A doctor is summoned who turns out to be Félix Rey, the great-great-grandson of van Gogh's own doctor, Félix Rey. The young Rey is the spitting image of his ancestor, right down to the tips of his reddened ears. Over the course of Miller's stay in Arles, he becomes aware of other members of the Club of the Portraits of Descendants of People Painted by Vincent van Gogh. These characters haunt the edges of the novella like apparitions, creating an atmosphere reminiscent of parts of Joyce's story "The Dead," invoking the greatness of what's past and the mundane but moving humanness of what's still living.

In this novella, Mr. Elkin muscularly demonstrates his talents through his easy transitions from shtick to art and back again. He has great fun listing the catalogue of intellectuals, getting their names just right: "Samuels Kleist, a vernacular architect in his late 60's, Yalom and Inga Basset, pop psychiatrists…. Jesus Hans, statistics adviser to the third world." Mr. Elkin can also be highly poetic, a kind of borscht belt visionary who reaches for a real epiphany near the close of the novella:

Miller decided to turn off the light. Low as the light had been, his eyes still had to adjust to this new black dark. What he saw now, the almost colorless configuration of shapes and masses, made a different and still stranger picture and, as dawn came and the light turned milky, and then, as the sun rose higher and the room experienced its gradual yellowing, it seemed almost to go through a process of queer simultaneity, of aging and renewal at once.
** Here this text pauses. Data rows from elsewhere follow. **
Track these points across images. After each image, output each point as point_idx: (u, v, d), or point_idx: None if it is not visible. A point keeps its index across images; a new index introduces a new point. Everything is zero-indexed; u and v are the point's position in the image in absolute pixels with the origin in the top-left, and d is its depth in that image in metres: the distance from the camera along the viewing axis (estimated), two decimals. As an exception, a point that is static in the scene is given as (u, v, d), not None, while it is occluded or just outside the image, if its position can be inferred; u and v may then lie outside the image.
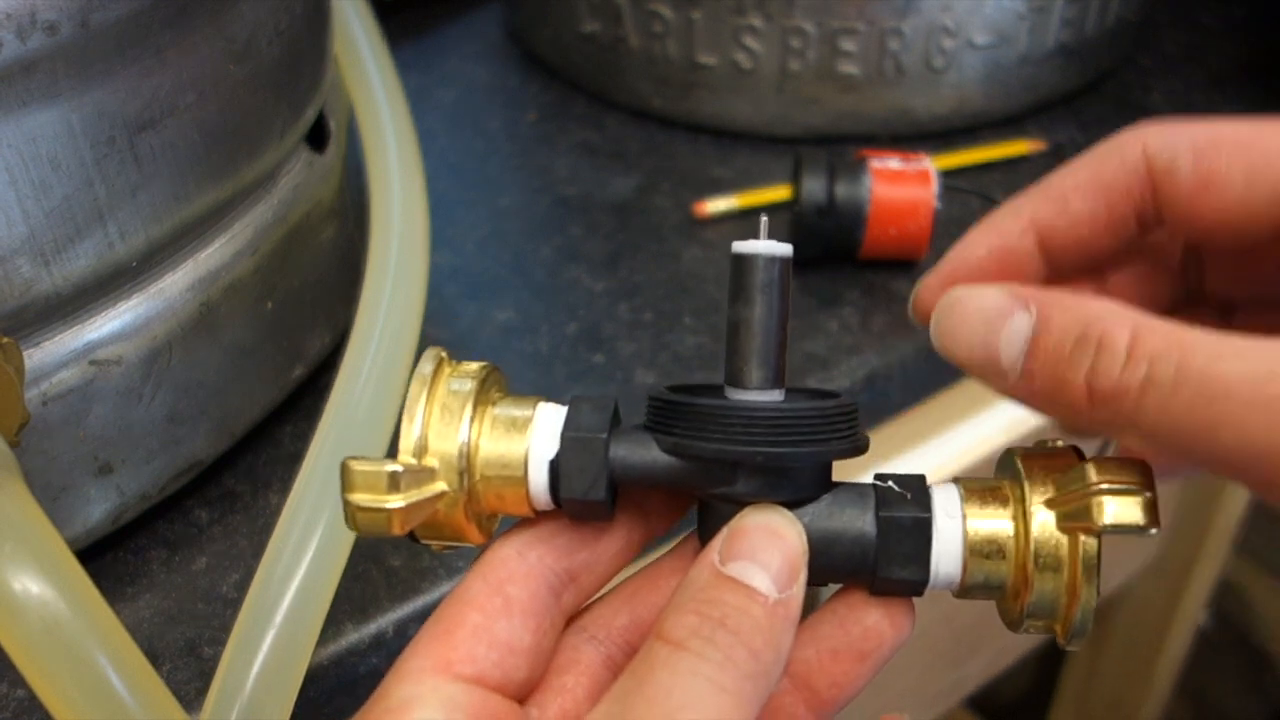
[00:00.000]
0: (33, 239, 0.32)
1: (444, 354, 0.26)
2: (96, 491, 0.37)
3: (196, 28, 0.34)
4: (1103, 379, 0.21)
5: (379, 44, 0.50)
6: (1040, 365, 0.22)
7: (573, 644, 0.27)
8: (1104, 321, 0.21)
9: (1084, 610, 0.24)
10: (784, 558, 0.23)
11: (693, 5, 0.60)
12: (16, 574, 0.26)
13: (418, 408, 0.25)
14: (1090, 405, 0.21)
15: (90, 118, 0.32)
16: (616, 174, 0.62)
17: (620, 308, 0.52)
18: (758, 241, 0.25)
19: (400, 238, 0.43)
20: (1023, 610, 0.25)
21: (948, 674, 0.78)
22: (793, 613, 0.23)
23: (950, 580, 0.25)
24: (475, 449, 0.25)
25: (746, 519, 0.24)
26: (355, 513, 0.24)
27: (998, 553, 0.25)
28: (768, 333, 0.25)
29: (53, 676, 0.26)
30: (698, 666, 0.22)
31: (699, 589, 0.23)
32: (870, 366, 0.48)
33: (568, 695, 0.26)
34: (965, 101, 0.62)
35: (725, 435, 0.24)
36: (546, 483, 0.25)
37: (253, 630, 0.32)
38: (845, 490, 0.26)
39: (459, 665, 0.24)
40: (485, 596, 0.25)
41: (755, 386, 0.25)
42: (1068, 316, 0.22)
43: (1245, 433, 0.20)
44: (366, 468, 0.24)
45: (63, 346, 0.35)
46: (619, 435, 0.25)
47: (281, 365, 0.43)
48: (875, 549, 0.25)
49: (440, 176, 0.60)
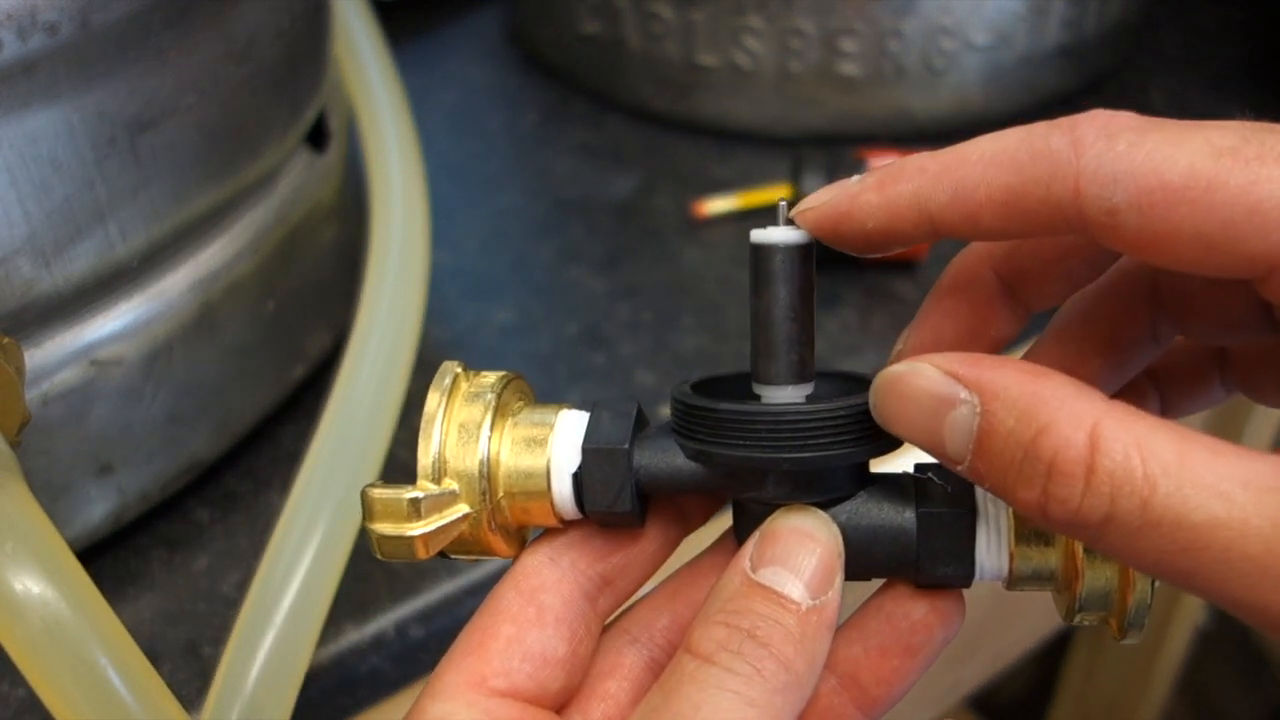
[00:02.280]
0: (33, 239, 0.32)
1: (460, 368, 0.26)
2: (97, 491, 0.37)
3: (197, 28, 0.34)
4: (1057, 507, 0.18)
5: (379, 44, 0.50)
6: (990, 469, 0.19)
7: (615, 647, 0.26)
8: (1056, 429, 0.18)
9: (1139, 601, 0.23)
10: (819, 561, 0.23)
11: (693, 6, 0.60)
12: (17, 574, 0.26)
13: (434, 428, 0.24)
14: (1047, 519, 0.19)
15: (91, 118, 0.32)
16: (616, 174, 0.62)
17: (620, 308, 0.52)
18: (776, 229, 0.24)
19: (400, 238, 0.43)
20: (1075, 602, 0.24)
21: (948, 674, 0.78)
22: (829, 618, 0.23)
23: (998, 573, 0.24)
24: (496, 465, 0.25)
25: (778, 522, 0.24)
26: (379, 541, 0.24)
27: (1045, 544, 0.24)
28: (791, 324, 0.24)
29: (53, 676, 0.26)
30: (725, 680, 0.21)
31: (728, 598, 0.22)
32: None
33: (611, 701, 0.26)
34: (965, 102, 0.62)
35: (750, 441, 0.23)
36: (572, 495, 0.25)
37: (253, 630, 0.32)
38: (883, 484, 0.24)
39: (493, 679, 0.24)
40: (518, 607, 0.25)
41: (782, 381, 0.24)
42: (1013, 414, 0.19)
43: (1225, 589, 0.17)
44: (386, 495, 0.24)
45: (63, 346, 0.35)
46: (642, 442, 0.25)
47: (282, 365, 0.43)
48: (917, 545, 0.24)
49: (440, 177, 0.60)
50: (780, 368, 0.24)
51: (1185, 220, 0.18)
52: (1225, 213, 0.18)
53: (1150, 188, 0.19)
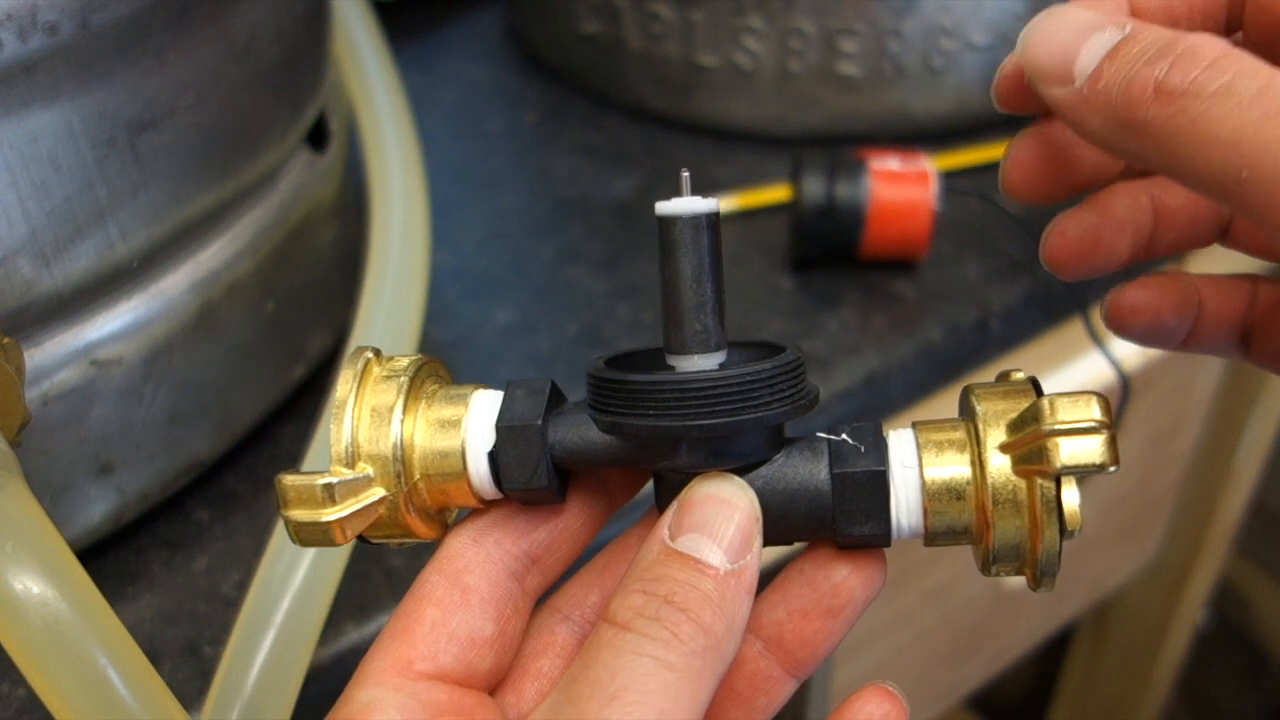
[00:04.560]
0: (33, 239, 0.32)
1: (371, 353, 0.26)
2: (97, 491, 0.37)
3: (197, 28, 0.34)
4: (1177, 77, 0.20)
5: (380, 44, 0.50)
6: (1115, 66, 0.21)
7: (547, 625, 0.27)
8: (1196, 38, 0.20)
9: (1048, 550, 0.23)
10: (736, 527, 0.23)
11: (693, 6, 0.60)
12: (17, 574, 0.26)
13: (345, 412, 0.24)
14: (1153, 101, 0.20)
15: (91, 118, 0.32)
16: (616, 174, 0.62)
17: (620, 308, 0.52)
18: (680, 200, 0.24)
19: (400, 238, 0.43)
20: (988, 554, 0.24)
21: (948, 674, 0.78)
22: (748, 581, 0.23)
23: (915, 530, 0.24)
24: (410, 447, 0.25)
25: (695, 490, 0.24)
26: (296, 529, 0.24)
27: (957, 499, 0.24)
28: (699, 294, 0.24)
29: (53, 676, 0.26)
30: (642, 646, 0.21)
31: (647, 567, 0.23)
32: (870, 366, 0.48)
33: (544, 679, 0.26)
34: (964, 102, 0.62)
35: (659, 410, 0.23)
36: (489, 474, 0.25)
37: (253, 630, 0.32)
38: (798, 448, 0.25)
39: (419, 662, 0.24)
40: (443, 589, 0.25)
41: (692, 351, 0.24)
42: (1158, 32, 0.21)
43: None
44: (300, 481, 0.24)
45: (63, 346, 0.35)
46: (556, 418, 0.25)
47: (282, 365, 0.43)
48: (833, 506, 0.24)
49: (441, 177, 0.60)
50: (688, 337, 0.24)
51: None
52: None
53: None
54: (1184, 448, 0.84)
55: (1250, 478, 0.91)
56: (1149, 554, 0.92)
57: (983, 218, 0.56)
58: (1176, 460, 0.84)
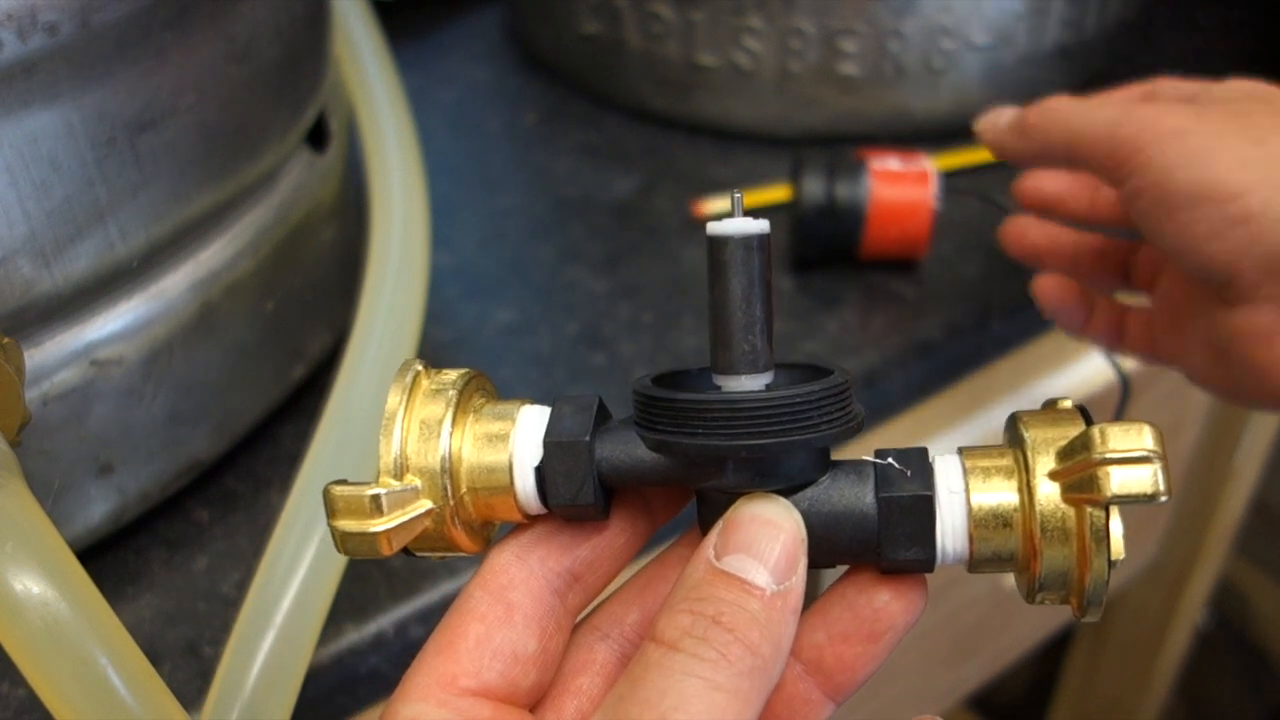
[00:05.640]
0: (33, 239, 0.32)
1: (421, 366, 0.26)
2: (97, 491, 0.37)
3: (197, 28, 0.34)
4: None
5: (380, 44, 0.50)
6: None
7: (586, 643, 0.27)
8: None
9: (1095, 580, 0.23)
10: (782, 548, 0.23)
11: (693, 6, 0.60)
12: (17, 574, 0.26)
13: (395, 425, 0.25)
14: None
15: (91, 118, 0.32)
16: (616, 175, 0.62)
17: (620, 308, 0.52)
18: (732, 220, 0.24)
19: (400, 238, 0.43)
20: (1035, 582, 0.24)
21: (948, 674, 0.78)
22: (793, 603, 0.23)
23: (960, 556, 0.24)
24: (458, 461, 0.25)
25: (741, 510, 0.24)
26: (343, 538, 0.24)
27: (1004, 526, 0.24)
28: (749, 315, 0.24)
29: (53, 676, 0.26)
30: (690, 666, 0.21)
31: (693, 586, 0.23)
32: (870, 366, 0.48)
33: (583, 697, 0.26)
34: (965, 102, 0.62)
35: (708, 429, 0.23)
36: (535, 489, 0.25)
37: (253, 630, 0.32)
38: (844, 470, 0.25)
39: (463, 679, 0.24)
40: (486, 605, 0.25)
41: (740, 371, 0.24)
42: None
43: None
44: (348, 492, 0.24)
45: (63, 346, 0.35)
46: (604, 435, 0.25)
47: (282, 365, 0.43)
48: (878, 530, 0.24)
49: (440, 177, 0.60)
50: (736, 357, 0.24)
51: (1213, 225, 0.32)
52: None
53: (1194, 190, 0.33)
54: (1184, 448, 0.84)
55: (1250, 478, 0.91)
56: (1149, 554, 0.92)
57: (983, 218, 0.56)
58: (1176, 460, 0.84)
This time, Mr. Elkin doesn't go out with a punch line, but the humor lingers even as the novella closes with a long passage of charged and beautiful writing.

The three novellas in Van Gogh's Room at Arles are linked through shared themes and obsessions, with Mr. Elkin the ironic geographer lurking in a corner, overseeing the landscapes of his characters' lives. Mostly, though, the novellas are connected by Stanley Elkin's distinctive and unflagging voice. In his new book, that voice is big enough to fill the whole room.